Whisk the following in a large bowl:

  • ½ cup reduced-fat mayonnaise
  • Juice of ½ an orange (about 3 tablespoons)
  • ¼ teaspoon ground cinnamon
  • ¼ teaspoon ground cumin
  • ¼ teaspoon ground coriander
  • ¼ teaspoon ground ginger
  • ¼ teaspoon ground turmeric
  • ½ teaspoon dried thyme
  • Salt and pepper to taste

Add the following and mix well:

  • 3 cups shredded or chopped cooked chicken (preferably skinless breast)
  • 1 celery stalk, finely chopped
  • 1 large green onion, finely chopped (white and green parts)
  • ¼ cup thinly sliced almonds (toasted, if desired)
  • ¼ cup currants (or raisins)

Adjust spices and other ingredients to your liking. Chicken mixture can be artfully mounded on mixed greens, stuffed in a pita, wrapped in a tortilla, or sandwiched with whole-grain breads or simply eaten alone.

Nutritional Analysis (per 2 cups):

Calories 561 (33% from fat); Protein 57 grams; Carbohydrates 35 grams; Fiber 7 grams; Total Fat 21 grams (Saturated Fat 8 grams; Monounsaturated Fat 8 grams; Polyunsaturated Fat 5 grams); Cholesterol 166 milligrams; Sodium 327 milligrams.

Tempeh Simmer
Makes 2 servings

Vegetarian cooking evokes creativity, by default, in that meals have to be carefully planned in order to supply the recommended daily intakes of nutrients. Tempeh is an excellent vegetarian choice. Its nutty flavor and meaty texture make it a hearty, satisfying midday meal.
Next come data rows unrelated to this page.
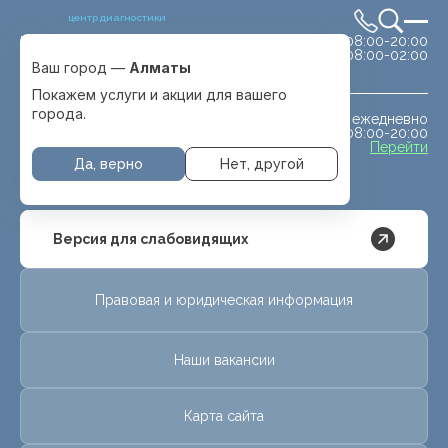
центр диагностики
сб-вс 08:00-20:00
Выбрать город
08:00-02:00
Алматы
Ваш город —
Алматы
Покажем услуги и акции для вашего
города.
ежедневно
МРТ животным
08:00-20:00
с. Отеген батыра
Перейти
Да, верно
Нет, другой
Версия для слабовидящих
Правовая и юридическая информация
Наши вакансии
Карта сайта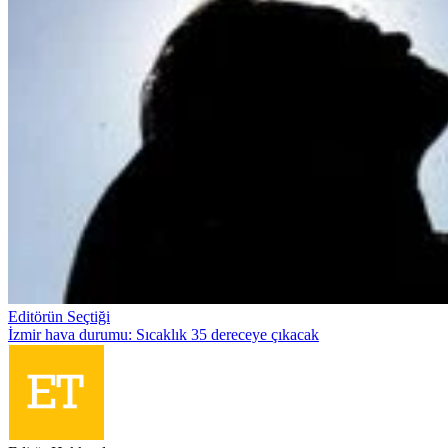
Editörün Seçtiği
İzmir hava durumu: Sıcaklık 35 dereceye çıkacak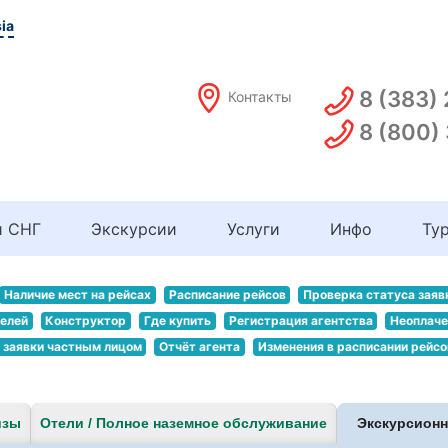
ia
8 (383)
Контакты
8 (800)
и СНГ
Экскурсии
Услуги
Инфо
Ту
Наличие мест на рейсах
Расписание рейсов
Проверка статуса заяв
телей
Конструктор
Где купить
Регистрация агентства
Неоплаче
 заявки частным лицом
Отчёт агента
Изменения в расписании рейсо
изы
Отели / Полное наземное обслуживание
Экскурсион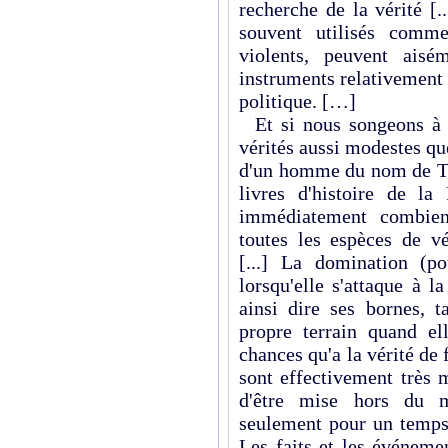
recherche de la vérité [.
souvent utilisés comm
violents, peuvent ais
instruments relativement i
politique. […]
Et si nous songeons à p
vérités aussi modestes que
d'un homme du nom de Tro
livres d'histoire de l
immédiatement combien 
toutes les espèces de vé
[...] La domination (p
lorsqu'elle s'attaque à l
ainsi dire ses bornes, t
propre terrain quand ell
chances qu'a la vérité de 
sont effectivement très 
d'être mise hors du 
seulement pour un temps,
Les faits et les événeme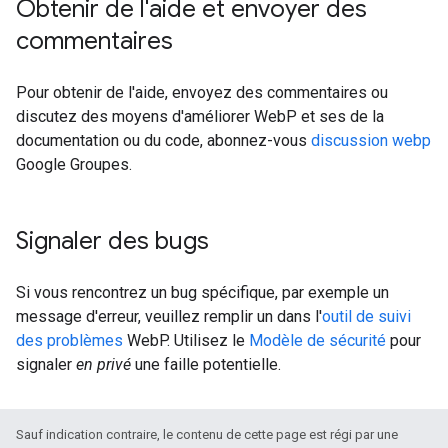
Obtenir de l'aide et envoyer des
commentaires
Pour obtenir de l'aide, envoyez des commentaires ou
discutez des moyens d'améliorer WebP et ses de la
documentation ou du code, abonnez-vous
discussion webp
Google Groupes.
Signaler des bugs
Si vous rencontrez un bug spécifique, par exemple un
message d'erreur, veuillez remplir un dans l'
outil de suivi
des problèmes
WebP. Utilisez le
Modèle de sécurité
pour
signaler
en privé
une faille potentielle.
Sauf indication contraire, le contenu de cette page est régi par une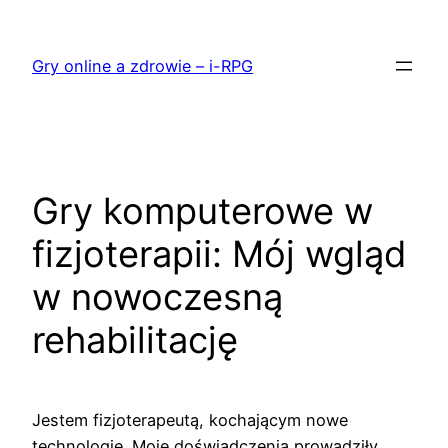
Przejdź
do
Gry online a zdrowie – i-RPG
treści
Gry komputerowe w
fizjoterapii: Mój wgląd
w nowoczesną
rehabilitację
Jestem fizjoterapeutą, kochającym nowe
technologie. Moje doświadczenia prowadziły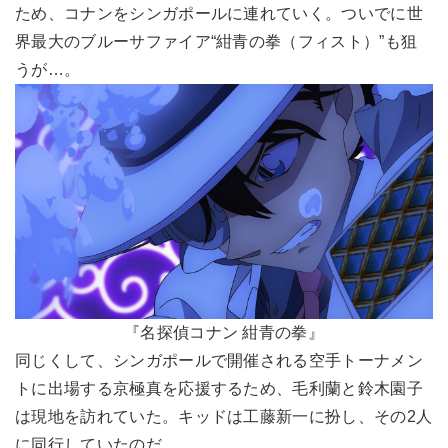
ため、コナンをシンガポールに連れていく。ついでに世
界最大のブルーサファイア“紺青の拳（フィスト）”も狙
うが…。
『名探偵コナン 紺青の拳』
同じくして、シンガポールで開催される空手トーナメン
トに出場する京極真を応援するため、毛利蘭と鈴木園子
は現地を訪れていた。キッドは工藤新一に扮し、その2人
に同行していたのだ。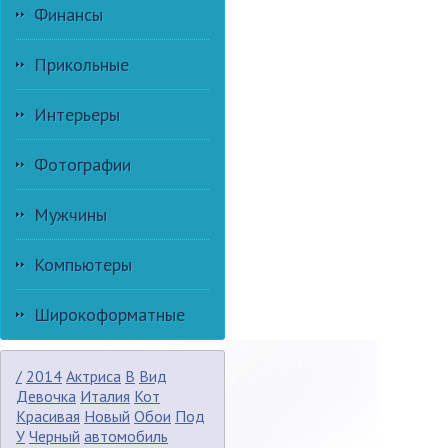
Финансы
Прикольные
Интерьеры
Фотографии
Мужчины
Компьютеры
Широкоформатные
/
2014
Актриса
В
Вид
Девочка
Италия
Кот
Красивая
Новый
Обои
Под
У
Черный
автомобиль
Whether you eat meat or not, this curry-inspired dish is a delicious change from the norm.

  • 1 teaspoon olive oil
  • ½ cup finely chopped onion
  • ½ cup finely chopped red bell pepper
  • 1 jalapeno, seeded, minced
  • 1 garlic clove, minced
  •  

  • 1 (8-ounce) package of tempeh, cut into ½-inch cubes
  • 4 cups baby spinach leaves, washed, patted dry
  • 1 can lite coconut milk (unsweetened)
  • 1 tablespoon curry powder or more to taste
  • 2 bay leaves
  • Salt and black pepper to taste
  • Cilantro leaves
  • Wedges of lemon

Heat oil in a medium-sized saucepan over medium-high heat. Cook onion, bell pepper, jalapeno, and garlic, stirring frequently, until vegetables are tender, about 5 minutes. Add remaining ingredients, stir and bring to a boil. Cover and reduce heat to low. Simmer tempeh for 15 minutes. Remove from heat and discard bay leaves. Serve immediately and garnish with cilantro leaves and lemon wedges.

Nutritional Analysis (per serving):

Calories 367 (41% from fat); Protein 26 grams; Carbohydrates 32 grams; Fiber 14 grams; Total Fat 17 grams (Saturated Fat 7 grams; Monounsaturated Fat 4 grams; Polyunsaturated Fat 6 grams); Cholesterol 0 milligrams; Sodium 353 milligrams.